▶ [WORK TO BE COMPLETED] Please keep the images out and set down the data exactly as given.

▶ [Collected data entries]

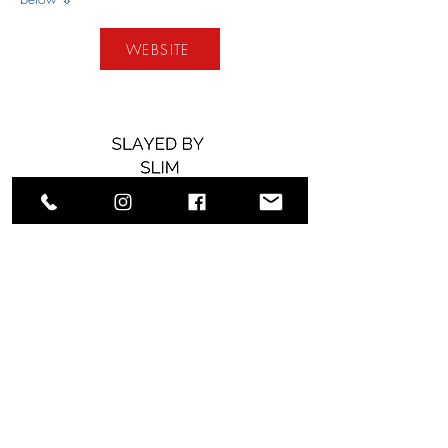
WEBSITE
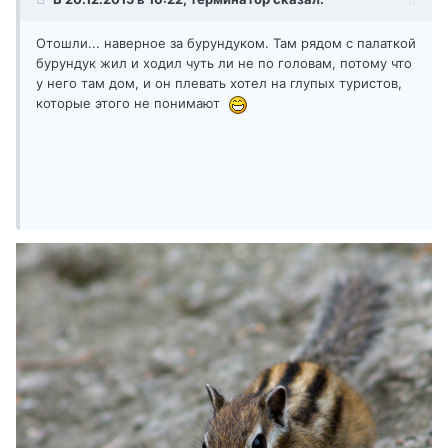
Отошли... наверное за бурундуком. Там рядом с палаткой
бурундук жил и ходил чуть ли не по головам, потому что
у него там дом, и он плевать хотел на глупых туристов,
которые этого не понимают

▶ [WRITTEN ANSWER]
WEBSITE
Отошли... наверное за бурундуком. Там рядом с палаткой
бурундук жил и ходил чуть ли не по головам, потому что
у него там дом, и он плевать хотел на глупых туристов,
которые этого не понимают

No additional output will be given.